Satisfacción plena en el equipo tras la victoria frente a la Real, pero impera la prudencia ante lo que se avecina No fue un viaje más. Esa es la realidad. Hacía tiempo que no se liberaba tanta tensión, que no se sucedían tantas bromas y que incluso se veía a los jugadores levantarse de sus asientos en el avión para departir con otros compañeros. El triunfo frente a la Real Sociedad ha devuelto la ilusión. Pero no solo a los aficionados. También a los propios componentes de la plantilla. Se necesitaba un triunfo así, sin apuros, para rescatar gran parte de la autoestima. Eso sí, los pies permanecen anclados al suelo. «Aún no hemos hecho nada», repetían todos los protagonistas.

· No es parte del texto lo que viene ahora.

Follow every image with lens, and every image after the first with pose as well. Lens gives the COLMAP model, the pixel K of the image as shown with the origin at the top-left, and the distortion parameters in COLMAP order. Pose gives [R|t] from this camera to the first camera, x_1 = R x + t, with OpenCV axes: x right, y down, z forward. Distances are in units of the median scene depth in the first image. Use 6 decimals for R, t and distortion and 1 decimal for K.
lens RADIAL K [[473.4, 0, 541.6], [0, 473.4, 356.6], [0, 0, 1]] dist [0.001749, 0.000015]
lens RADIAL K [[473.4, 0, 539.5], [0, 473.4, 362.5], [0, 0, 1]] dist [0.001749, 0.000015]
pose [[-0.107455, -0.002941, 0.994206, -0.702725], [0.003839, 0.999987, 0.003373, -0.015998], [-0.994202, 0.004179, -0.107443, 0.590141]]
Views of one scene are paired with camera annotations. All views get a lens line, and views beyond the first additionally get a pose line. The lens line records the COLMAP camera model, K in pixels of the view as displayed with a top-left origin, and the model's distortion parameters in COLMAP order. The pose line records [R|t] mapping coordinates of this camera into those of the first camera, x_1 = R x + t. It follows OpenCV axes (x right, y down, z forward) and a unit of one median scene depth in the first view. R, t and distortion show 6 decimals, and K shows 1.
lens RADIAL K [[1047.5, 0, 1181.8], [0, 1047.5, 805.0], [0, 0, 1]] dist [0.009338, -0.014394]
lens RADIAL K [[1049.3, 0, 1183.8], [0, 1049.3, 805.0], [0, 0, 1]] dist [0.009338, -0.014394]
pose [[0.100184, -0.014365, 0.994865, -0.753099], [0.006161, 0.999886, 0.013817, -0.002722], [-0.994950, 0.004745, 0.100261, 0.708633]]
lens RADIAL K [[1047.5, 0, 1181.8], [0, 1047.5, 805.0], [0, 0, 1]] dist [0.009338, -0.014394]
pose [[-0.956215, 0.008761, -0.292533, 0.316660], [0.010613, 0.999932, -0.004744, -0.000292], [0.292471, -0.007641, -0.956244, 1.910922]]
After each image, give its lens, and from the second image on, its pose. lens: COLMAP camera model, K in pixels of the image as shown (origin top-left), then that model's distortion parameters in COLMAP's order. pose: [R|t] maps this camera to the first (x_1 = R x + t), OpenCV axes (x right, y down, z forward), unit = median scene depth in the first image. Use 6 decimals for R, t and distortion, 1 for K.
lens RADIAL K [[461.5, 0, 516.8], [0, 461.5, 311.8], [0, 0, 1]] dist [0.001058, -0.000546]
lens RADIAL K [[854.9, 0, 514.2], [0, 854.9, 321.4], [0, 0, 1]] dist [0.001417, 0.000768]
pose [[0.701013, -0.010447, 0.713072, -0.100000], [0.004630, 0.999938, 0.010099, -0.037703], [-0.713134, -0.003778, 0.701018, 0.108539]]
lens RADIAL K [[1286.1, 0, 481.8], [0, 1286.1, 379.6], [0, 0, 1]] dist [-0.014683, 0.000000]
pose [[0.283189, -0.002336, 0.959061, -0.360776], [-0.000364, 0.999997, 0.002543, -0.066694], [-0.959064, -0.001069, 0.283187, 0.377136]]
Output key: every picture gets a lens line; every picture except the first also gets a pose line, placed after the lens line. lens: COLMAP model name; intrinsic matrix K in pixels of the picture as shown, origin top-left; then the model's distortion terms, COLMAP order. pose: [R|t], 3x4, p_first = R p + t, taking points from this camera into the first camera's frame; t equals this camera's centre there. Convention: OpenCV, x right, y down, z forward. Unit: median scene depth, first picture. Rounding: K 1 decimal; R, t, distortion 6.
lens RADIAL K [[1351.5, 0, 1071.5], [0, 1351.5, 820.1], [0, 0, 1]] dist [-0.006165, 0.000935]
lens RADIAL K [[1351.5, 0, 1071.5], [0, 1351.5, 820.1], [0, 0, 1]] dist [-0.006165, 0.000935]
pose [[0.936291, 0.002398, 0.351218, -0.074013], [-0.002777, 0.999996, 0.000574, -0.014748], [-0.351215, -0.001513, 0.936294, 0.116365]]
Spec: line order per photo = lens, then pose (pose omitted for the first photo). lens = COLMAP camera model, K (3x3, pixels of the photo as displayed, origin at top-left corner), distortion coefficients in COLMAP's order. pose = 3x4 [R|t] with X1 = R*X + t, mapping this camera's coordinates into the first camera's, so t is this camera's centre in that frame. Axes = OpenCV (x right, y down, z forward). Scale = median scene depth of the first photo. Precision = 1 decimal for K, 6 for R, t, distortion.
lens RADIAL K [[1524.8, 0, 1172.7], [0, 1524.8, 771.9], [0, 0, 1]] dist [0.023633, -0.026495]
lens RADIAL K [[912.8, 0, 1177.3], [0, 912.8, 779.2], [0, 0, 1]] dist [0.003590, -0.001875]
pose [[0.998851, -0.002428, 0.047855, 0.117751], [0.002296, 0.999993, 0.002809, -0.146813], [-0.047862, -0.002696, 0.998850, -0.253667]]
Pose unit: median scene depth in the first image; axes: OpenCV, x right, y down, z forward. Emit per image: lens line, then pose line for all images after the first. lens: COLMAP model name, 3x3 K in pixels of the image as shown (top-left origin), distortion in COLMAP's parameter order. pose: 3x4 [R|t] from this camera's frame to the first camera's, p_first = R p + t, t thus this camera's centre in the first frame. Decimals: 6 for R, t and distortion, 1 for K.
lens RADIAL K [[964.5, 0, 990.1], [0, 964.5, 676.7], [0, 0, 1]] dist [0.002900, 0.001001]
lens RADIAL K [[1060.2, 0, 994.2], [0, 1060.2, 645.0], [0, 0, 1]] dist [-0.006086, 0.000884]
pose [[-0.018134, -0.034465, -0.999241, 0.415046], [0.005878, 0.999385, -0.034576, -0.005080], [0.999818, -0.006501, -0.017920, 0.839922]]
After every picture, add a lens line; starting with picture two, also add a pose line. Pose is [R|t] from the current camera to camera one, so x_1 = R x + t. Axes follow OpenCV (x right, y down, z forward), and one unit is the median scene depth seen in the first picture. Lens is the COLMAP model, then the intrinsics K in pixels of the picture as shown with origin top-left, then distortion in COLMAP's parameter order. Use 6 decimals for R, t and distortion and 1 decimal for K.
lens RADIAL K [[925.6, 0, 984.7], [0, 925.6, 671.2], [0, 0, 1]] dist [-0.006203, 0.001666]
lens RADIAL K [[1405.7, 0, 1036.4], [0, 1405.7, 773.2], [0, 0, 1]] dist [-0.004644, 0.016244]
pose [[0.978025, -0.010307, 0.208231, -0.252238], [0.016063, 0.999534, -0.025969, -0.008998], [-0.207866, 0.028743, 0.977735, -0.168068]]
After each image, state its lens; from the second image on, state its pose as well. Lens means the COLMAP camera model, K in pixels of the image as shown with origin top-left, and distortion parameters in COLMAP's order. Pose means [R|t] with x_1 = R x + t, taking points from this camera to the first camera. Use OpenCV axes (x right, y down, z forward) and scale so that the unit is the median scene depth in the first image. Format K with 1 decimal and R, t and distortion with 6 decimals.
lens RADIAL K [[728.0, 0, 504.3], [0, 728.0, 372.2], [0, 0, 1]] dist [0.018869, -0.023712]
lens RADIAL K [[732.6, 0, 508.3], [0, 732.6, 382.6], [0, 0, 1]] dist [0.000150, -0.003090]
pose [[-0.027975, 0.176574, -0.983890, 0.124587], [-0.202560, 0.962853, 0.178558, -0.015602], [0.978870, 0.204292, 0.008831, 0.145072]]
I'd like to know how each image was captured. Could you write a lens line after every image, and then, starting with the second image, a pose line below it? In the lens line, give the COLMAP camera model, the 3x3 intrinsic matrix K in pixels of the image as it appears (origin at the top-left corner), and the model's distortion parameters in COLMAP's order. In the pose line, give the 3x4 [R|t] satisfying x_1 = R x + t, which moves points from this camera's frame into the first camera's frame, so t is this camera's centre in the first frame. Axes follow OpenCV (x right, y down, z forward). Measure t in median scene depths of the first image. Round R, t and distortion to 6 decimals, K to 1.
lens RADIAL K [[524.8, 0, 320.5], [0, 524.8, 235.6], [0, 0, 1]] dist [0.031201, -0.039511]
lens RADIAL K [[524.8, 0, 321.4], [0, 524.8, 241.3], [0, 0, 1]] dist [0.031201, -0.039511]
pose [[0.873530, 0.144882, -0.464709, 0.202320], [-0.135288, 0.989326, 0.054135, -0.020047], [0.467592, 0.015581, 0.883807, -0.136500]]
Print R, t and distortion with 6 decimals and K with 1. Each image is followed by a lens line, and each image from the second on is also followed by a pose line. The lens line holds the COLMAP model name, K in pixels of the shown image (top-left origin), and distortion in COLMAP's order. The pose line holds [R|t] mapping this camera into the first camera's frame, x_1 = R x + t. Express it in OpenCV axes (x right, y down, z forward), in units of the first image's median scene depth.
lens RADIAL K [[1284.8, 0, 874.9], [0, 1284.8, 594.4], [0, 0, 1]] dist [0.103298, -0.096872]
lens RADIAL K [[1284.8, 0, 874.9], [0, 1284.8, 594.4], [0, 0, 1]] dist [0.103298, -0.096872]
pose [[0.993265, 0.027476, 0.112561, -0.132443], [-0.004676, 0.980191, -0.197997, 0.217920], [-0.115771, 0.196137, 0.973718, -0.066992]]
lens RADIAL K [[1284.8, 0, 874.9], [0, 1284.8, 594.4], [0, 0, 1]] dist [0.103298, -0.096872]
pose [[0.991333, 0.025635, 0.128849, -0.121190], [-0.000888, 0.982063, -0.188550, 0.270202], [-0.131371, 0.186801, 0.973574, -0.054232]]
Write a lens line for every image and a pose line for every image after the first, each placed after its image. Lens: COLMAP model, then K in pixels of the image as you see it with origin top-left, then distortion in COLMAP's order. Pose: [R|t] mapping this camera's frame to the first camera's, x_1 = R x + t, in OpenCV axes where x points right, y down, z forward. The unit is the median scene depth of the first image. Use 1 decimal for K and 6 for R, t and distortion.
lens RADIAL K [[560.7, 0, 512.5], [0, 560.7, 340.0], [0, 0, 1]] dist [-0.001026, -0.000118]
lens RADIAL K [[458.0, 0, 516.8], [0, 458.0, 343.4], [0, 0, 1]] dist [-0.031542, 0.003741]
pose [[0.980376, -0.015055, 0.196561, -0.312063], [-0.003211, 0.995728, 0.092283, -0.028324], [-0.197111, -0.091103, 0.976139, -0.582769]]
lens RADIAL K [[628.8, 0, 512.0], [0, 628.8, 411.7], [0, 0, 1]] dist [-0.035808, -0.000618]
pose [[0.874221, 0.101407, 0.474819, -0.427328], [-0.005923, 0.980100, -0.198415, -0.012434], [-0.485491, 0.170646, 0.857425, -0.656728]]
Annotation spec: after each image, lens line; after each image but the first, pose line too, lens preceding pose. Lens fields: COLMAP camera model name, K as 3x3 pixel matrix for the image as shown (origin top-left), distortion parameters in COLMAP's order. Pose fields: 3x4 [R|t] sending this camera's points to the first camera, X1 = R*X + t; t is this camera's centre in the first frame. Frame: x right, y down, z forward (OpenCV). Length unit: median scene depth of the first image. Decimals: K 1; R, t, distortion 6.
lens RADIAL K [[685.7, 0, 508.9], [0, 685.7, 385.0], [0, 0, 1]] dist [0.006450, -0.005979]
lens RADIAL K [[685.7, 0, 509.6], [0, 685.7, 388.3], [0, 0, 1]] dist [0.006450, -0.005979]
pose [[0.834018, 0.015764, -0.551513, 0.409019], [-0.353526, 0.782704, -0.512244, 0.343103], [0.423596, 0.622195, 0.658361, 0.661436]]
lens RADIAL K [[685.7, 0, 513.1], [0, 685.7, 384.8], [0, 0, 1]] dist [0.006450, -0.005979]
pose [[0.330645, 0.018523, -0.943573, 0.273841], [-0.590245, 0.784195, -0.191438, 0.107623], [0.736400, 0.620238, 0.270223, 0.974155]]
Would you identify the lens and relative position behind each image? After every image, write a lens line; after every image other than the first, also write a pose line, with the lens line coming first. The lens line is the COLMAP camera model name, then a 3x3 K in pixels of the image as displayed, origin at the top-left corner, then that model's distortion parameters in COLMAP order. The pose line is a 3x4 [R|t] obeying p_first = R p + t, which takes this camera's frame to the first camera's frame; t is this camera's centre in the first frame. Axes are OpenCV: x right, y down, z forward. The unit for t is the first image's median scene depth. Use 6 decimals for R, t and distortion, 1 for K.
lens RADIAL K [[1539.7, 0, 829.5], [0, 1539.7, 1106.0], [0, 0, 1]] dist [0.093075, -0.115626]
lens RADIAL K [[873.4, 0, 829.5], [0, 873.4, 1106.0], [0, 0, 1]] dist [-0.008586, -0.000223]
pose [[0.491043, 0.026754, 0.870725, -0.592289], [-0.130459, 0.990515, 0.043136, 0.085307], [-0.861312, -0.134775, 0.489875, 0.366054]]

El aeropuerto guipuzcoano estaba vacío a las ocho de la noche. Su temprana hora de cierre hizo que la expedición malaguista lo tomara, tal como había hecho con anterioridad en Anoeta. El numeroso grupo aguardó durante veinte o veinticinco minutos para el pertinente control de seguridad y el posterior embarque, así que la estampa fue opuesta a la mayoría de los viajes esta temporada. Independientemente de que el resultado pueda acarrear una valoración positiva - el empate en Villarreal, sin ir más lejos-, la escena habitual muestra a los jugadores salpicados en los asientos de la terminal, como máximo por parejas (Quincy-Sandro Silva, Manolo-Apoño, Mtiliga, Stadsgaard...). La situación no permite sonrisas.
El domingo el panorama varió radicalmente. Sonrisas, abrazos, saludos, fotos con diversos aficionados... En definitiva, esa sensación de grupo compacto y homogéneo que se vivía en los mejores tiempos de la etapa con Joaquín Peiró, cuando en el vestuario hasta se editaba una revista con los mejores comentarios del mes, con montajes fotográficos o determinados artículos periodísticos. En dos palabras, buen rollo. Por primera vez esta temporada el Málaga se comportó como un equipo en el campo, y posiblemente fue el reflejo de lo vivido durante la semana.
Sin embargo, ese buen ambiente en el grupo contrastaba con la prudencia. En las conversaciones informes, una frase escueta, con solo cinco palabras: «Aún no hemos hecho nada». Porque a pesar de las bromas en la misma terminal y luego durante el vuelo, y también de la satisfacción plena por el triunfo, la cautela ante lo que se avecina se ha instalado en el vestuario.
También se observa otra mentalidad. En otros desplazamientos el ánimo no estaba para pensar de inmediato en el próximo partido. El domingo, no. «Por fin tenemos la posibilidad de enganchar dos triunfos seguidos y esta vez sí que no vamos a fallar», explicaban algunos. Manuel Pellegrini, más relajado que nunca -siempre dentro de esa tranquilidad que emana-, incidía en la importancia de la confianza que va a dar este resultado y que debe arrinconar de una vez por todas la ansiedad que atenaza al grupo y que siempre recalca como el mal endémico del equipo.
«Aplicado»
Pellegrini, que cuarenta y cinco minutos antes había destacado «la grandeza del grupo», estaba visiblemente feliz por la actitud de los jugadores en el trabajo precisamente frente a un rival que se caracteriza por la intensidad. Incluso, ante sus más cercanos eligió un adjetivo que engloba más virtudes de lo que parece para calificar al equipo, «aplicado».
Sin duda, el triunfo ofrece una enorme confianza al equipo malaguista, pero también a Pellegrini, que en cuestión de cinco días ha salido claramente reforzado por los propietarios -que en ningún momento dudaron de su valía y su trabajo-, y esto ha derivado en que se disipe cualquier duda sobre el apoyo del vestuario. Como decía uno de los veteranos del grupo, «debemos remar en la misma dirección, porque ahora tenemos que demostrar que esto ha sido solo el principio de algo».
Por si quedara alguna duda, la plantilla dio ayer una muestra más de su unión en otro almuerzo, lo que se suma a la petición el pasado viernes de que viajara toda la plantilla (incluido Galatto, sin ficha con el equipo). El escenario elegido volvió a ser la finca La Tosca, en Churriana. Lógicamente, al contrario que la semana pasada, el ambiente fue muy distendido. Como ocurrió en el viaje de vuelta, se sucedieron las bromas e imperó la satisfacción. Pero siempre con la prudencia como bandera de este Málaga que sueña con la remontada.